Advantageously, in an operational state of the stack 10, the wedging means 30 are dimensioned in terms of thickness, along the direction of stacking A11, so as to thereby leave, between the wedging means 30 and the two adjacent bipolar plates 12, a total dimensional clearance along the direction of stacking A11. The dimensional clearance is preferably less than 100 microns, more preferentially less than 50 microns. The dimensional clearance between the wedging means and the adjacent bipolar plates 12 is not shown in the figures.

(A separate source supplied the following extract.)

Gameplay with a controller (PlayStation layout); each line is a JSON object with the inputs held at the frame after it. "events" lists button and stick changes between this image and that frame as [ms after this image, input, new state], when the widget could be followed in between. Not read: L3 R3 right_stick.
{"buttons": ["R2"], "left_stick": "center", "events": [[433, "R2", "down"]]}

Due to the dimensional clearance, it is possible to accept dispersions in size of the wedging means 30 and of the bipolar plates 12 without any risk that the wedging means, which would be too thick with respect to the space available between a connection zone 24A and the mating zones 24B, causing a local deformation of the bipolar plates 12.

With reference to FIG. 5, where the stack 11 is shown in section, for each pocket 20 of a given connection zone 24A, the circumferential wall 26 advantageously comprises flared rims 27A which delimit the open end 28 of the pocket 20. The flared rims 27A correspond to the edges of the monopolar plates 13A/13B and extend herein parallel to the transverse axis T. The rims 27A diverge with respect to the median plane P12 as we move away from a bottom 29 of the pocket 20. Each flared rim 27A is a portion of an outer edge of the bipolar plate 12 to which the connection zone 24A belongs. The flared rims 27A facilitate the insertion of the pin 22/25 corresponding to the pin 20 in question.

For each pocket 20, an overall size L20 is defined as being a maximum distance, measured parallel to the axis of stacking A11, between the two flared rims 27A of the pocket 20. The overall size L20 and the interval L12 are shown in FIG. 5. The head-to-tail mounting of the bipolar plates 12 makes it possible to provide pockets 20 the overall size of which LO is greater than the interval L12, which facilitates the insertion of the pins 22, which are thicker and thus more solid.

Each mating zone 24B comprises a mating edge 27B which extends facing the adjacent flared rims 27A, preferably parallel to the adjacent flared rims 27A belonging to the connection zone or zones 24A facing the mating zone 24B. Each mating edge 27B is a portion of an outer edge of the bipolar plate 12 to which the mating zone 24B belongs. Each mating edge 27B herein extends parallel to the transverse direction T.

In the examples illustrated in FIGS. 5 to 8, the flared edges 27A and the mating edges 27B are aligned with one another along the direction of stacking A11. In other words, the flared rims 27A and the mating edges 27B are geometrically carried by the opening plane P28.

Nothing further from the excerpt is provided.